__WHAT IS REQUIRED__:
Copy, from the data below, every line that has "American" in it.
╭─ DATA FOR REVIEW
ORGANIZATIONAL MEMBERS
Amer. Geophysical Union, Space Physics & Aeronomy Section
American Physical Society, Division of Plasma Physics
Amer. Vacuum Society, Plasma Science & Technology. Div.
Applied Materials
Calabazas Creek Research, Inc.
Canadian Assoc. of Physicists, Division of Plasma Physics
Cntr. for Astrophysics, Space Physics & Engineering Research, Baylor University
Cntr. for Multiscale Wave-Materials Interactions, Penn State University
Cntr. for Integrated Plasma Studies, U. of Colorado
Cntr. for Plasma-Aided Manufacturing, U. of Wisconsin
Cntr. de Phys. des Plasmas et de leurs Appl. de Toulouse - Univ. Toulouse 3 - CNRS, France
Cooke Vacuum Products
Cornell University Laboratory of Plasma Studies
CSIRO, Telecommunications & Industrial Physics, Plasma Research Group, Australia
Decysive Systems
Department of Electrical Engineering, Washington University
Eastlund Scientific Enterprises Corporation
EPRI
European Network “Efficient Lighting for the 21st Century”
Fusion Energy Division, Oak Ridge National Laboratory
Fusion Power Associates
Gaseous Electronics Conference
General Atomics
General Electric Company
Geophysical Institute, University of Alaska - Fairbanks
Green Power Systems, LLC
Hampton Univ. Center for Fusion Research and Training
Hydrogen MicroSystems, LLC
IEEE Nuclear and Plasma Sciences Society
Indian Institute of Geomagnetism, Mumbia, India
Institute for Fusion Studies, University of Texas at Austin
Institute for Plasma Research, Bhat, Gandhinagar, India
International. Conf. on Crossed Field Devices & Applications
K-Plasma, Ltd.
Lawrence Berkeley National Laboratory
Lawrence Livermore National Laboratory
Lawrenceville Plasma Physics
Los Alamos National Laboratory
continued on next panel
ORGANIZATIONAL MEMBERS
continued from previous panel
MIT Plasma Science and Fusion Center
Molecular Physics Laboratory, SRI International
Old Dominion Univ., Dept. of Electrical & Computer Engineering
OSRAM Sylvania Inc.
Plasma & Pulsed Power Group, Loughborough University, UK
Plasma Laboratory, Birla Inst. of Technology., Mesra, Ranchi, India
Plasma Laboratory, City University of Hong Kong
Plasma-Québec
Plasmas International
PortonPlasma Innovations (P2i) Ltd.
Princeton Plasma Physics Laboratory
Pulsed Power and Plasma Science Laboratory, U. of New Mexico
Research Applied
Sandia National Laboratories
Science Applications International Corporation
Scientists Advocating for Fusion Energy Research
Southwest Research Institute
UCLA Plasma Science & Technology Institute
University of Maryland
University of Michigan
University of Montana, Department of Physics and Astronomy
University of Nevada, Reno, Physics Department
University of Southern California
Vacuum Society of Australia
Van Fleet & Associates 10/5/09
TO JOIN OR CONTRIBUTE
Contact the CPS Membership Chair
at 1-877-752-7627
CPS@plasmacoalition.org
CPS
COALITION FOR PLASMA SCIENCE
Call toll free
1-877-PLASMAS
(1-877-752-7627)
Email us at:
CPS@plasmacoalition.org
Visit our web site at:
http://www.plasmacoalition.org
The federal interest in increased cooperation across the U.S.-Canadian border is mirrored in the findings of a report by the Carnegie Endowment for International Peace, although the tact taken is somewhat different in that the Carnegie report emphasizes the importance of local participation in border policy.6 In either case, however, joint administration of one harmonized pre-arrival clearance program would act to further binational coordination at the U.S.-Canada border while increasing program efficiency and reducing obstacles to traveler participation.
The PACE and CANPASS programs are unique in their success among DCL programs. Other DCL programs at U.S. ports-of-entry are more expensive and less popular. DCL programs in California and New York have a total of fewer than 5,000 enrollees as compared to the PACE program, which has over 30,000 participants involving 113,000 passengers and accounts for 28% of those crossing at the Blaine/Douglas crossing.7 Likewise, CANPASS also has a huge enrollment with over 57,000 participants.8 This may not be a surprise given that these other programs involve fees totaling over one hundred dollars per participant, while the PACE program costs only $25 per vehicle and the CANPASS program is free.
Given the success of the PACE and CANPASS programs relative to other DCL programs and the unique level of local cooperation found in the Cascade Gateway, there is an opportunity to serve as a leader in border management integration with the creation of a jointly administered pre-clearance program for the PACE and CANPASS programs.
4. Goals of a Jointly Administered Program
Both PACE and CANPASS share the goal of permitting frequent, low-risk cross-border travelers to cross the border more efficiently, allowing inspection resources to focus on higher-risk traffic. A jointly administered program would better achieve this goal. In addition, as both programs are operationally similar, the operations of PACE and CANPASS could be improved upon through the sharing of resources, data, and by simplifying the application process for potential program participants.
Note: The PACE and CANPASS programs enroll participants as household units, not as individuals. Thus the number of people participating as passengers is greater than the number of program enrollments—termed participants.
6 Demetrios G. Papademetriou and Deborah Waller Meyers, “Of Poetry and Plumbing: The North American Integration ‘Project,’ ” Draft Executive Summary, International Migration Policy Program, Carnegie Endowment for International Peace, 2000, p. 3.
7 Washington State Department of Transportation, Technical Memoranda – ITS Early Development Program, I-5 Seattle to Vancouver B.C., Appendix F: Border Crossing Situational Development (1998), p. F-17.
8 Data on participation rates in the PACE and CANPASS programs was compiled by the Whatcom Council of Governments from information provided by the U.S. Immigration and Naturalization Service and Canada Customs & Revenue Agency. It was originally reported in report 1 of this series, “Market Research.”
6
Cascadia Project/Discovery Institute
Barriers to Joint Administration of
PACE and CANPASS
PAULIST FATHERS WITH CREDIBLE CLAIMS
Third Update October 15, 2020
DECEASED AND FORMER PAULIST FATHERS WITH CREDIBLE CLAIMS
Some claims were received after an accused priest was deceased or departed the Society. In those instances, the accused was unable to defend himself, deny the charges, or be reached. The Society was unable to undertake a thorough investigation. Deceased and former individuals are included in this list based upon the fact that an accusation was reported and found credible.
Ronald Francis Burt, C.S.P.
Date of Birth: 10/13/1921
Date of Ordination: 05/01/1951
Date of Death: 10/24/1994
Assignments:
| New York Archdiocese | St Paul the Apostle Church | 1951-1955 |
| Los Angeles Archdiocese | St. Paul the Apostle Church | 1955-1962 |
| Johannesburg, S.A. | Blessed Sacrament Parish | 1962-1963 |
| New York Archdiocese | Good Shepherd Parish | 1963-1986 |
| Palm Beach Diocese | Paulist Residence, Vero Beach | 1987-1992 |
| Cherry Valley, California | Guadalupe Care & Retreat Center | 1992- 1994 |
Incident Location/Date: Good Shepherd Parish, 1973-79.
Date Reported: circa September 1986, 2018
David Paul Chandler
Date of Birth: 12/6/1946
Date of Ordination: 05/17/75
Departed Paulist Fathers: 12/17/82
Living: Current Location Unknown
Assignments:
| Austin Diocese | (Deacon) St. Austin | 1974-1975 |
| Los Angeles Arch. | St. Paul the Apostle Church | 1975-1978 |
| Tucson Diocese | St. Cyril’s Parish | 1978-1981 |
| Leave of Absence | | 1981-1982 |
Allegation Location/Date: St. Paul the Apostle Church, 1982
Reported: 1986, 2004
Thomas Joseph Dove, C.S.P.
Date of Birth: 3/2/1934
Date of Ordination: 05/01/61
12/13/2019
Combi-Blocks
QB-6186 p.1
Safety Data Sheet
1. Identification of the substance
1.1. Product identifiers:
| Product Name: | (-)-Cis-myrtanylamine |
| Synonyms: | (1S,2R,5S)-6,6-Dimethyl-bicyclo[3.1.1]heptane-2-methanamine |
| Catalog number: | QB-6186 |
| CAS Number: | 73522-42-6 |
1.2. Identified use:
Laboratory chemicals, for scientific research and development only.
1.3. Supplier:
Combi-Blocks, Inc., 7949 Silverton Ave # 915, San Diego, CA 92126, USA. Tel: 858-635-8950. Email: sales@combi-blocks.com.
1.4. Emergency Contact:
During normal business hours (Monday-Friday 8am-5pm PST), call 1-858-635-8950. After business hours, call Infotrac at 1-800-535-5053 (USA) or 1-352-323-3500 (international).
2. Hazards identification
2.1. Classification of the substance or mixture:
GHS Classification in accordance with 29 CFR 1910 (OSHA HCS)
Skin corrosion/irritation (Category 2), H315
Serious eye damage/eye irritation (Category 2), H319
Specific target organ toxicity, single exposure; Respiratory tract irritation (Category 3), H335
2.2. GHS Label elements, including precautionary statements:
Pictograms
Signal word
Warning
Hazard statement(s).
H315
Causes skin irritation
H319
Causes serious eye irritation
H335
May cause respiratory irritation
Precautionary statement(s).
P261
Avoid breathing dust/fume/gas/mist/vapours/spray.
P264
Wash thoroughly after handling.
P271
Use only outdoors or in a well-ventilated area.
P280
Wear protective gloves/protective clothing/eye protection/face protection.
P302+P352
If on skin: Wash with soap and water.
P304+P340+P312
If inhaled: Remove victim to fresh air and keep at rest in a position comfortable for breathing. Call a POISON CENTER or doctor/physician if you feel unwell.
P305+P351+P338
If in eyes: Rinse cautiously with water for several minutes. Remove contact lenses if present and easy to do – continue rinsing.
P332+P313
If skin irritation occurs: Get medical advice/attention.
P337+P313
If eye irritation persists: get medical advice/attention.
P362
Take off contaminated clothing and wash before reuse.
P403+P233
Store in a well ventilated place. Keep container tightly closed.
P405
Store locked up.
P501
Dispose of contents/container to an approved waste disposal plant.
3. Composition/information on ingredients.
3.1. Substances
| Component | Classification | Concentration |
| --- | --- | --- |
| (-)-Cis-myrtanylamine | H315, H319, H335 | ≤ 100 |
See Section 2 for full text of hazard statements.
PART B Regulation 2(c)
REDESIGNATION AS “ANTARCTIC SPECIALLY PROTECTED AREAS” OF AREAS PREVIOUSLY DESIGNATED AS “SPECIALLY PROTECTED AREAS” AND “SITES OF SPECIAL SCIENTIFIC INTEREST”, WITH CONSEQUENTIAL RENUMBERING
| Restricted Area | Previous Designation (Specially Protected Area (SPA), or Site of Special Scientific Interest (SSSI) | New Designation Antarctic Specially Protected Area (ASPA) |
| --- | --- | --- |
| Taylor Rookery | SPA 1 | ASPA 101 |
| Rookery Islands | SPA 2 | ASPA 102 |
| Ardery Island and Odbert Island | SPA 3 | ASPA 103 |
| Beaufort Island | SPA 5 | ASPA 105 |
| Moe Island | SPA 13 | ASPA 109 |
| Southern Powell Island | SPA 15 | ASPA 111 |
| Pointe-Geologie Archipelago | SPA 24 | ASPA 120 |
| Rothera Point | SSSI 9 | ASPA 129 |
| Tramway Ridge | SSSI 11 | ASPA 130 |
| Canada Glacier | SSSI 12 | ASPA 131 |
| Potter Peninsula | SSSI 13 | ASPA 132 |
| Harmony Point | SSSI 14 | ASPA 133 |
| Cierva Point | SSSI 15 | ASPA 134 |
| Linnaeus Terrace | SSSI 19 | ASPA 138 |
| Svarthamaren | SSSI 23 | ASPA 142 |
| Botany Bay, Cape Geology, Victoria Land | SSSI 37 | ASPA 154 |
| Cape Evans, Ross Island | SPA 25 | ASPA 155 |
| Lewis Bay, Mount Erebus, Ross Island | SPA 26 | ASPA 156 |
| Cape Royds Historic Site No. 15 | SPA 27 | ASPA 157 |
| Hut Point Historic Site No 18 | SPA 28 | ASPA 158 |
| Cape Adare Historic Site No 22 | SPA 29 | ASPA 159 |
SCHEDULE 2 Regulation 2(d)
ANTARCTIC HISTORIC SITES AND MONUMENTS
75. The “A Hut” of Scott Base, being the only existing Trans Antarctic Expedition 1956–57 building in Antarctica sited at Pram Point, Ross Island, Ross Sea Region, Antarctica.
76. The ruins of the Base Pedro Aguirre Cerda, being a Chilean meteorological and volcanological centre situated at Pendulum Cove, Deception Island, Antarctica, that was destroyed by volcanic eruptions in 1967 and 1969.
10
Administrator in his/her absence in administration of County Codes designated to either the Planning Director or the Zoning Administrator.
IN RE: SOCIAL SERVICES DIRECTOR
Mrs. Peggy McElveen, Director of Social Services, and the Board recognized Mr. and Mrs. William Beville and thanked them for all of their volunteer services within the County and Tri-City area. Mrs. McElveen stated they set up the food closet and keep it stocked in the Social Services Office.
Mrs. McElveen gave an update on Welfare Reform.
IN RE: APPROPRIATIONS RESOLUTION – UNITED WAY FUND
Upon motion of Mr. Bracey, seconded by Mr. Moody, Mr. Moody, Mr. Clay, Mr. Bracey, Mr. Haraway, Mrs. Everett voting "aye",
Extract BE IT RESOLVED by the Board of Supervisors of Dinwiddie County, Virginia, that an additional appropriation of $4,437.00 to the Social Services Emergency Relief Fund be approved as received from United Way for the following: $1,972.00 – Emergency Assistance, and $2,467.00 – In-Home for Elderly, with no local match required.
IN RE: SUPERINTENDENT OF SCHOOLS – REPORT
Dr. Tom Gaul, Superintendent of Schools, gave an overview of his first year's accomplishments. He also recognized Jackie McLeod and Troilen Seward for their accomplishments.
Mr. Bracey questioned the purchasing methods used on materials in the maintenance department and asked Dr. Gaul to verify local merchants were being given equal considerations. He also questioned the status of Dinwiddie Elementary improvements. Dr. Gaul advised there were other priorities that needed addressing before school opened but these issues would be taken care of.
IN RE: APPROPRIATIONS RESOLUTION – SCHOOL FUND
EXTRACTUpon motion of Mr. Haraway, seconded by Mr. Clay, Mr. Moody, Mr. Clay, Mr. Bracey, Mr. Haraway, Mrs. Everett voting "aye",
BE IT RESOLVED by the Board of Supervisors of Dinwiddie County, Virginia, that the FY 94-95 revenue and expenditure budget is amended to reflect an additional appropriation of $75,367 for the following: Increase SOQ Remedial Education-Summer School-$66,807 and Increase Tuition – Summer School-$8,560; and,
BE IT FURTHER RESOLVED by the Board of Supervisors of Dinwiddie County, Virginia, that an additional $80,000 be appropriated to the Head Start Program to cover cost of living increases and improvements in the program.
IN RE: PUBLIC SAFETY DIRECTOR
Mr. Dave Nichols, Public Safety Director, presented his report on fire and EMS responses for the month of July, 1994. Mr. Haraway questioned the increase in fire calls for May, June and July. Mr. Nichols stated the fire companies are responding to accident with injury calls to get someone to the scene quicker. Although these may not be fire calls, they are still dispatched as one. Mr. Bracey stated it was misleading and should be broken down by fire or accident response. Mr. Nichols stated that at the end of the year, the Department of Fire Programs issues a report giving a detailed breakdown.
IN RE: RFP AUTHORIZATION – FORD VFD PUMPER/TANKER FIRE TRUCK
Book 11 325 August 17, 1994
╰─
__RESULT OF THE TASK__:
American Physical Society, Division of Plasma Physics
6 Demetrios G. Papademetriou and Deborah Waller Meyers, “Of Poetry and Plumbing: The North American Integration ‘Project,’ ” Draft Executive Summary, International Migration Policy Program, Carnegie Endowment for International Peace, 2000, p. 3.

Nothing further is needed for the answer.